Extracted data entries
════

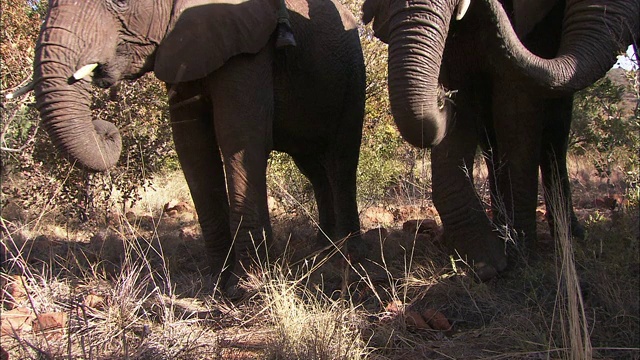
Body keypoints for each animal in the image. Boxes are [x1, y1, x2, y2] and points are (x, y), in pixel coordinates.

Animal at [32, 0, 364, 296]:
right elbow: (192, 146)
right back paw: (323, 249)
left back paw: (348, 256)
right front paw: (217, 283)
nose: (106, 130)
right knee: (314, 168)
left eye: (121, 1)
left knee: (341, 163)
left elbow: (239, 137)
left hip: (352, 74)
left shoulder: (249, 49)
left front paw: (248, 286)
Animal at [362, 0, 636, 280]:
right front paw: (486, 261)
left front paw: (520, 257)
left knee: (555, 125)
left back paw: (568, 237)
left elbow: (516, 101)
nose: (444, 100)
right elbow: (459, 77)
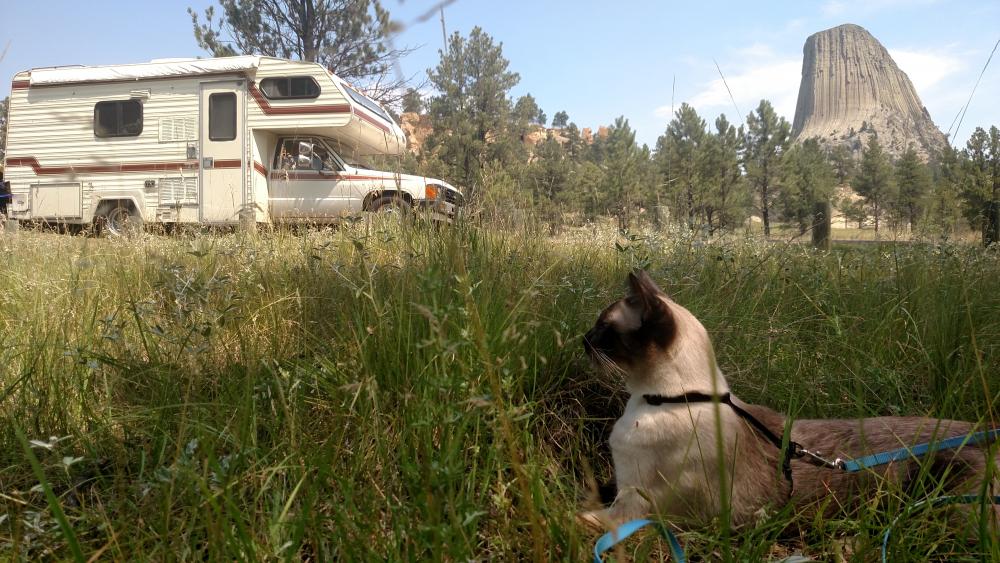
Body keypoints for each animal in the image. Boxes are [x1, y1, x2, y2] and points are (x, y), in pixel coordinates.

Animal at [578, 270, 998, 531]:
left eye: (603, 329)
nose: (582, 338)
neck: (674, 400)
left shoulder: (631, 509)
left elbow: (575, 516)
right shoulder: (620, 490)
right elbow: (592, 489)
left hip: (945, 507)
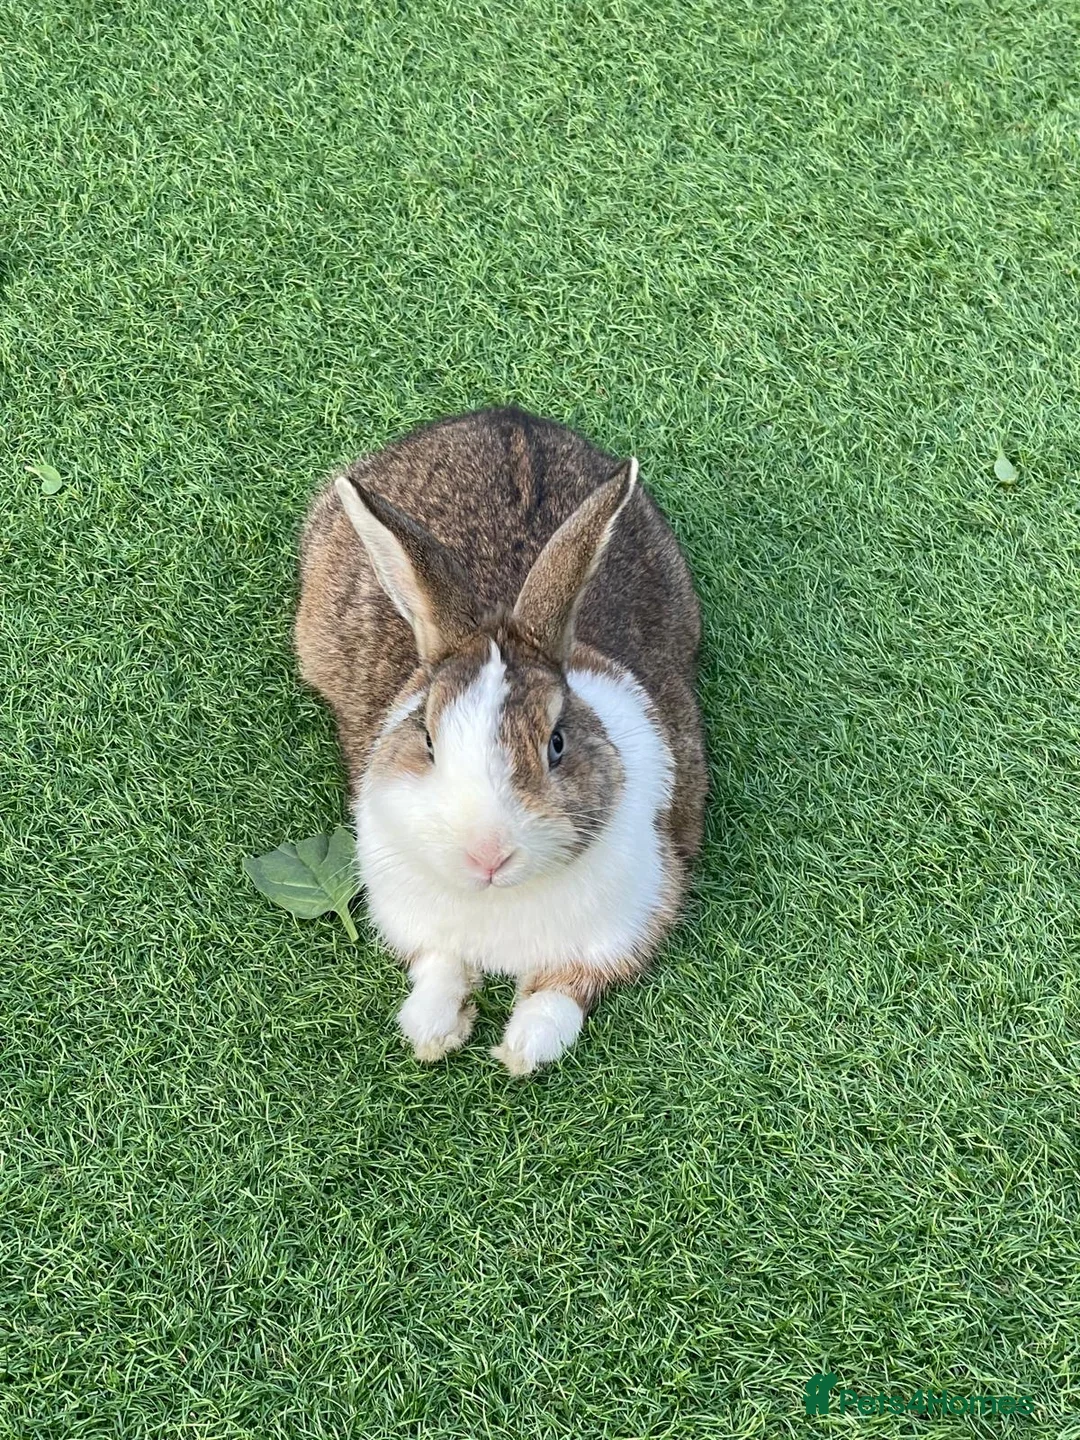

════

(Brief) Could you set down every record above word for word, leaving out the pictures?

(Result of this exercise)
Body keypoints for each animal in the image. Boxes are [x1, y1, x2, y2] and points are (x, y), in pixel coordinates.

Animal at [32, 0, 364, 296]:
right elbow: (192, 146)
right back paw: (323, 249)
left back paw: (348, 256)
right front paw: (217, 283)
nose: (106, 130)
right knee: (314, 168)
left eye: (121, 1)
left knee: (341, 163)
left elbow: (239, 137)
left hip: (352, 74)
left shoulder: (249, 49)
left front paw: (248, 286)
Animal at [362, 0, 636, 280]:
right front paw: (486, 261)
left front paw: (520, 257)
left knee: (555, 125)
left back paw: (568, 237)
left elbow: (516, 101)
nose: (444, 100)
right elbow: (459, 77)
Body keypoints for each animal in the image. Boxes are [x1, y1, x2, y2] and points are (x, y), in pixel coordinates.

Animal at [578, 270, 998, 531]:
left eye: (603, 329)
nose: (582, 338)
neck: (674, 400)
left shoulder: (631, 509)
left elbow: (575, 516)
right shoulder: (620, 490)
right elbow: (592, 489)
left hip: (945, 507)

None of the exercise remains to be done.